[Images with pose keypoints]
-- Opening Marker --

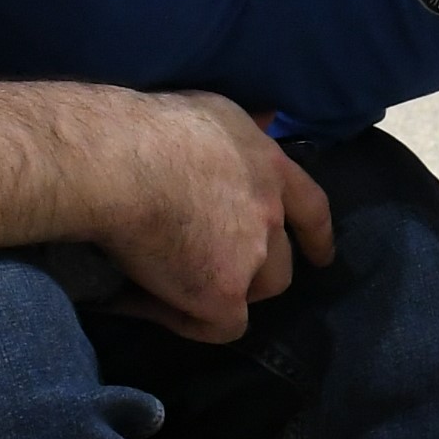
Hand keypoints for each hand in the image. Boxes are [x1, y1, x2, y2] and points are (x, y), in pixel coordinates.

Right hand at [94, 93, 334, 344]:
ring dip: (223, 293)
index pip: (311, 208)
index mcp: (270, 167)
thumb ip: (245, 128)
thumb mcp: (214, 111)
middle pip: (280, 261)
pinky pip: (218, 326)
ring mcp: (252, 256)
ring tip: (176, 288)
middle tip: (214, 271)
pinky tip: (145, 304)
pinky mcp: (222, 293)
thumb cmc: (149, 128)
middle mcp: (269, 214)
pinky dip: (184, 319)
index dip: (316, 236)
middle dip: (256, 270)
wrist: (116, 163)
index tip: (322, 257)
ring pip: (253, 292)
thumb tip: (269, 120)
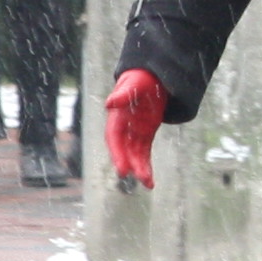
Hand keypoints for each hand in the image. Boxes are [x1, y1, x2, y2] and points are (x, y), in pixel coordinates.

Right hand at [103, 68, 167, 188]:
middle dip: (131, 164)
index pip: (114, 140)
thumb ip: (123, 94)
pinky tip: (150, 182)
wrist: (152, 77)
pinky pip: (144, 154)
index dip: (118, 154)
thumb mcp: (133, 84)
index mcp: (117, 118)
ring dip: (141, 169)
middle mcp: (123, 129)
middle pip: (125, 151)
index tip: (122, 169)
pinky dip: (146, 167)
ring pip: (136, 156)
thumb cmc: (139, 79)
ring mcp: (134, 133)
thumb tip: (109, 103)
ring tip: (148, 183)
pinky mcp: (145, 135)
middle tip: (138, 176)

-- Closing Marker --

The line containing "ring pip: (253, 292)" and every line after it, up to the last line of the data, should be returned exactly, without the pictures.

Answer section →
ring pip: (253, 292)
thumb tip: (269, 120)
Hand keypoints for each hand in the image. Boxes are [x1, y1, x2, y2] and points are (x, y), in pixel coordinates.

Right hand at [103, 68, 167, 188]:
middle dip: (131, 164)
index pip: (114, 140)
thumb ip: (123, 94)
pinky tip: (150, 182)
wrist: (152, 77)
pinky pip: (144, 154)
index dip: (118, 154)
thumb mcp: (133, 84)
index mcp: (117, 118)
ring dip: (141, 169)
middle mcp: (123, 129)
middle pip: (125, 151)
index tip: (122, 169)
pinky dip: (146, 167)
ring pip: (136, 156)
thumb cmc: (139, 79)
ring mcp: (134, 133)
thumb tip: (109, 103)
ring tip: (148, 183)
pinky mcp: (145, 135)
middle tip: (138, 176)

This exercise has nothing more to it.